Nashik, India – Aarti Ambore, 17, says she saw her childhood slip away when her father died suddenly of a heart attack in September 2021.
Gajanan, her father, was a laborer and the only earning member of their family of five. He was only 47.
Aarti’s mother, Vandana, 39, lived in a slum in India’s western state of Maharashtra and started working as a domestic helper to make ends meet.
“Our financial situation became precarious after the COVID-19 outbreak in March 2020,” Vandana told Al Jazeera. “It became difficult to keep our three children in school. After my husband died, I was on my own.”
Vandana earned somewhere between $75 and $80 a month — not enough to provide for the family.
A few months after Gajanan’s death, she married off her eldest daughter. Ambore, who was 15 at the time and in ninth grade, was next. It didn’t matter that she was one of the brightest students in her class.
“I didn’t want to drop out of school,” said Ambore. “But my mother was helpless. We struggled to get even two meals a day. I had no hope.”
However, about two months before Gajanan’s death, Kunda Bachhav, 40, and Vaishali Bhamre, 45, teachers at a municipal school in Nashik town of Aarti, began to notice the effect of school closures during the coronavirus lockdown.
“Our school meets the eighth standard,” Bachhav told Al Jazeera. “We realized that several students from poor families left the education system after leaving our school. Most of them were girls.”
The statewide data corroborates Bachhav’s anecdotal observations.
According to the Economic Survey of Maharashtra for 2022-23 (pdf), girls’ enrollment in secondary (ninth and 10th grades) and upper secondary (11th and 12th) studies fell from 46.5 percent in the pre-pandemic year 2019-20 to 31 percent in 2021-22.
The overall high school dropout rate in the state increased from 6.4 percent to 10.7 percent during the same period.
To limit the damage at a local level, Bachhav and Bhamre started the Karmadan Foundation in August 2021.

“We took responsibility for five girls between us to get things going,” Bachhav said.
“We then reached out to potential donors through social media and several notable people came forward. In less than two years, we managed to help 80 girls in Nashik to stay in or go back to school. We hope to increase that number as more and more people come forward to help.
Ambore was one of them.
The Karmadan Foundation paid $100 of her 10th grade school fees just as her mother was considering dropping out of her education. After she passed her board exams, the foundation helped her gain admission to a Bachelor of Arts degree at a Nashik University.
“My tuition fees and expenses for books and stationery are all taken care of,” said Ambore. “I will take full advantage of this opportunity. It was hard to see girls around me drop out of school and get married. I thought my fate was sealed.”
‘Girls have started dreaming again’
Ambore currently works in a photography studio while pursuing a college degree. “I just want to make sure my mom quits being a domestic worker,” she said.

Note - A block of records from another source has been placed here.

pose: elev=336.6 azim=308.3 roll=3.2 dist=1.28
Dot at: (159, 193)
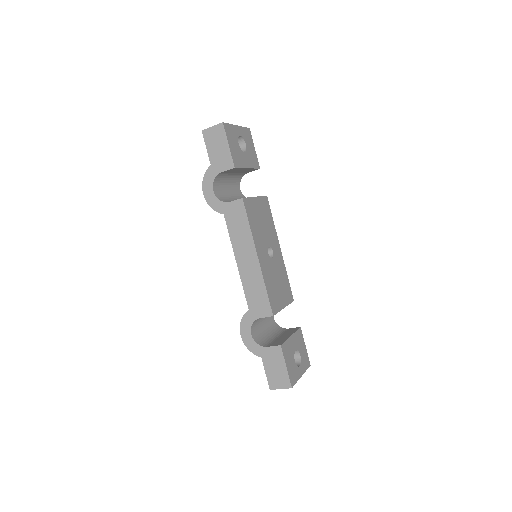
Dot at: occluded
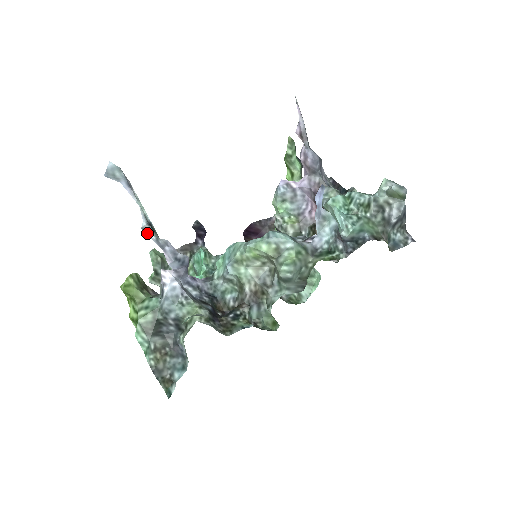
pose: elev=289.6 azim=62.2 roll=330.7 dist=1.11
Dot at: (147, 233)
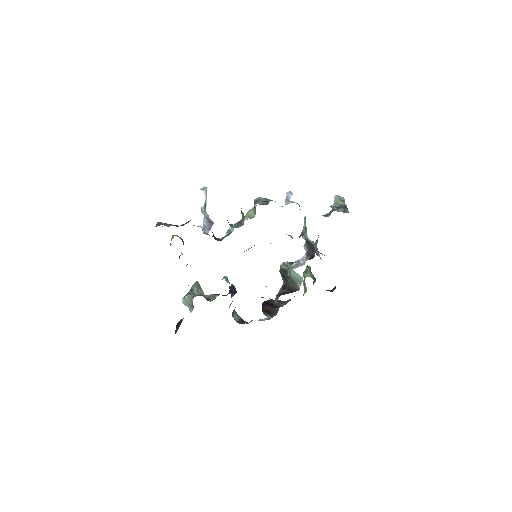
Dot at: (202, 211)
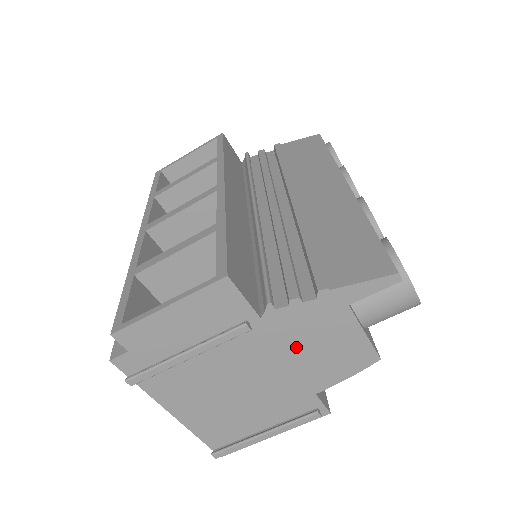
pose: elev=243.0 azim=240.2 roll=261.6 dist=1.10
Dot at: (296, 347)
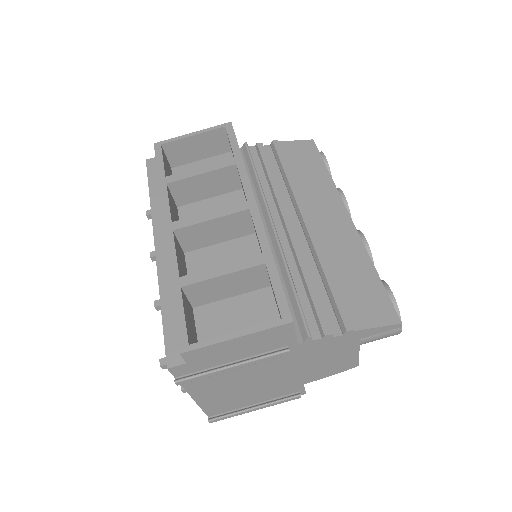
Dot at: (310, 360)
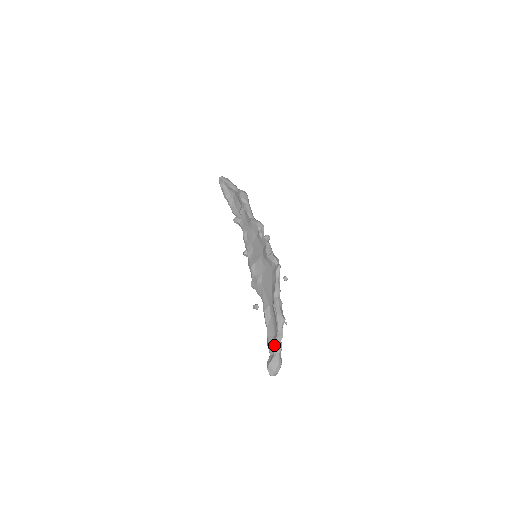
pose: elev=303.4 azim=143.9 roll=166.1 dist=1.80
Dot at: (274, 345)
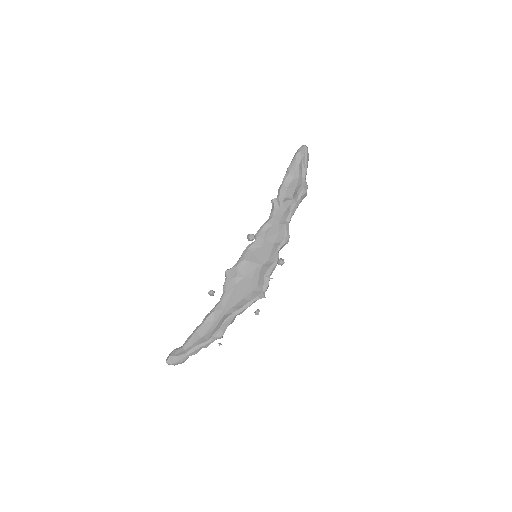
Dot at: (194, 347)
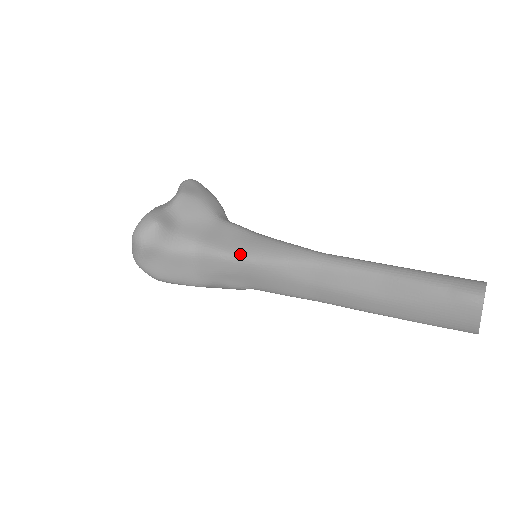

Heramb Kulkarni, an educationist from Maharashtra, said significant progress has been made in primary school enrollment.
“But the problems arise for girl students after eighth grade,” he added. “The post-COVID dropouts are especially visible in impoverished neighborhoods. Girls who have dropped out go to work or are married off.”

Aarti Bhise, 17, had started working as a domestic helper for her mother, Sagarbai, 40, after finishing eighth grade.
“I was devastated when I had to drop out of school,” she said. “I thought about the class and my classmates while doing the dishes at other people’s homes.”
Bhise’s father, Sunil, died in 2009. Sagarbai kept the family afloat by working as a domestic worker. However, after the lockdown, Sagarbai’s income completely stopped and she could not afford to keep Bhise in school.
“Fortunately, Ms. Kunda has taken note of our situation,” she said. “I filled out a form that allows students to appear directly before the 10th Standard Board of Examiners. The following year I was here at a university for a Bachelor of Commerce degree.”
Bhise smiles from ear to ear while talking about college. She enjoys every minute. Inspired by her teachers, she wants to emulate their work when she grows up.
“Just as my teachers helped me through a difficult time, I want to become a teacher and help marginalized students,” she said.
“Students take education for granted. But some of us are realizing its real value. And we want to pass on the same values to the next generation.”
Almost all the girls that the Karmadan Foundation has helped, want to give something back to society. Someone wants to become a lawyer to fight for marginalized people, someone wants to become a police officer to ensure justice, and someone wants to join the government.
Ambore is the most ambitious of them all. “I want to be a politician,” she said.
Her reasons are clear. “The roads are being cleared for a politician’s visit,” Ambore said. “I want that kind of power so that I can help more and more people from poor families.”
However, Bachhav, proudly listening to Ambore, doesn’t care much about the end result.
“Girls have started dreaming again,” she said. “For now, that’s all that matters.”